Mir sind die Schwächen des herrschenden Kunstbetriebs von dem Sammelband durchaus vor Augen geführt worden und ich habe bei der Lektüre einiges dazugelernt. Trotzdem fand ich die Leitlinie zu einseitig und bin im Ergebnis unbefriedigt. Ihre Kritik an der Documenta hat nur ein relatives Recht. Sie übersehen das in einem durchaus wahren Sinn Radikale, das Kurationskonzept wie einer Vielzahl der Werken innewohnt. Zu Recht weisen sie jedoch auf die Tendenz zum Abgleiten in einen letztendlich gefälligen Mystizismus hin. Wenn etwa, wie in den diversen Statements der Kuratorin zu dem Thema, der Begriff des Menschen nivelliert und Tieren und Pflanzen gleichgestellt wird, verweist das zu Recht auf die Gleichheit allen Lebens, die der rationale Mensch verdrängen muss. Falsch wird diese Einsicht freilich, wenn sie absolut gesetzt wird. Vermöge seiner Ratio unterscheidet sich der Mensch schließlich von Tier und Pflanze durchaus und diese Ratio ist nicht einfach nur das Schlechte, sondern ermöglicht es dem Menschen erst, auf dieser Welt zu leben. Der Verherrlichung der Irratio wohnt zudem tatsächlich die Gefahr inne, in eine Akzeptanz der herrschenden Irrationalität umzuschlagen. Diese Paradoxien gilt es zu reflektieren, nicht, sie durch das Schlagen auf die eine oder die andere Seite scheinhaft aufzulösen. Genau daran hat es ebenso auf der Documenta wie in dem Sammelband gemangelt.

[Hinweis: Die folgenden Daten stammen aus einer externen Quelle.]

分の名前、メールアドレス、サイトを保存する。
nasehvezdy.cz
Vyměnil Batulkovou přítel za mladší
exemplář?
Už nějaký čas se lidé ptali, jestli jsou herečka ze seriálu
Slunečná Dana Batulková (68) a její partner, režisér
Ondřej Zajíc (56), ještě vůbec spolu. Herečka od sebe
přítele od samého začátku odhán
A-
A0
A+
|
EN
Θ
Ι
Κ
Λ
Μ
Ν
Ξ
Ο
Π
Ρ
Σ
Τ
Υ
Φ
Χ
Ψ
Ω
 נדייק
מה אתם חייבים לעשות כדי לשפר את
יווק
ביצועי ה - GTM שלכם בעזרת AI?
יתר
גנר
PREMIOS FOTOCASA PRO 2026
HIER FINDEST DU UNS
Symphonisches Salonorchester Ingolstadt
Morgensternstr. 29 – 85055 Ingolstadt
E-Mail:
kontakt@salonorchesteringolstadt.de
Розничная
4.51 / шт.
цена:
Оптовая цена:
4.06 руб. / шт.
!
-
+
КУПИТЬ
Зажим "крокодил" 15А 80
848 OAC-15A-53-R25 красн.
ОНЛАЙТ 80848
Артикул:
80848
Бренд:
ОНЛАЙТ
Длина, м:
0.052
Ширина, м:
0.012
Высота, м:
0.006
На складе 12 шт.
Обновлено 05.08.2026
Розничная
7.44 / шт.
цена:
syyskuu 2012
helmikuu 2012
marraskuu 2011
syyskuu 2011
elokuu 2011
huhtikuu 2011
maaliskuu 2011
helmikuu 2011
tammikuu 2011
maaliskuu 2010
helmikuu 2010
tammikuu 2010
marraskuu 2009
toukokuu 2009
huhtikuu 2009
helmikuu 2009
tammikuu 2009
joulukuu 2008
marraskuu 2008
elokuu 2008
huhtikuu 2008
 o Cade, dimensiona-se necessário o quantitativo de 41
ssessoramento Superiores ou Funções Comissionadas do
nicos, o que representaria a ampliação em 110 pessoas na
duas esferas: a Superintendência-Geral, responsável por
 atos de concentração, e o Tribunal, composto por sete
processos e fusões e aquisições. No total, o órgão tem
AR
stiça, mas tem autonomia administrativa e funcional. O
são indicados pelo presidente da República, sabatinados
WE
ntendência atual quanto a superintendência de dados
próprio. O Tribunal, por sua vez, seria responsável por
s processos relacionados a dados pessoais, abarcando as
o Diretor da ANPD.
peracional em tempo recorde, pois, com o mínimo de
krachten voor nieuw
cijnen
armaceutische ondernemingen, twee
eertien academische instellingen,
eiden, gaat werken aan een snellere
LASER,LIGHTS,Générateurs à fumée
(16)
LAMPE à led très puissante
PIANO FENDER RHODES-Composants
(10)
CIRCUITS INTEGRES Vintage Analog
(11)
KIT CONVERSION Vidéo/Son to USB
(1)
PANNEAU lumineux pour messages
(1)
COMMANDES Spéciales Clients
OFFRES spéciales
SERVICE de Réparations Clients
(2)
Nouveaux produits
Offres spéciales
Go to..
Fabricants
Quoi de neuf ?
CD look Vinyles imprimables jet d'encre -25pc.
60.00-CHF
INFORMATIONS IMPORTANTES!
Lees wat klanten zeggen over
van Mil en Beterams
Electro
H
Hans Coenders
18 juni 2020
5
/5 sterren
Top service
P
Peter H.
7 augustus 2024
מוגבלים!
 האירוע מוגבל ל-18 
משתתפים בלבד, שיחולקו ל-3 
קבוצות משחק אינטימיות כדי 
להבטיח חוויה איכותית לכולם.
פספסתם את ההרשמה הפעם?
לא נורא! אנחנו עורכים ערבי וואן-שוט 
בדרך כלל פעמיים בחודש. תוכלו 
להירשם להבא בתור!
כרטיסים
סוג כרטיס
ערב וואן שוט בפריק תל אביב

Allerdings hat mir – wovon diese Rezension zeugen sollte – die Auseinandersetzung mit dem Sammelband wenigstens geholfen, meine eigenen Position zu den Fragen der Ästhetik der Gegenwart zumindest etwas zu klären. Die starken Thesen des Bandes lassen schließlich kaum eine indifferente Haltung zu, sie laden zur eigenen Positionierung und Reflexion geradezu automatisch ein. Ein Text, der das vermag, ist nicht der schlechteste.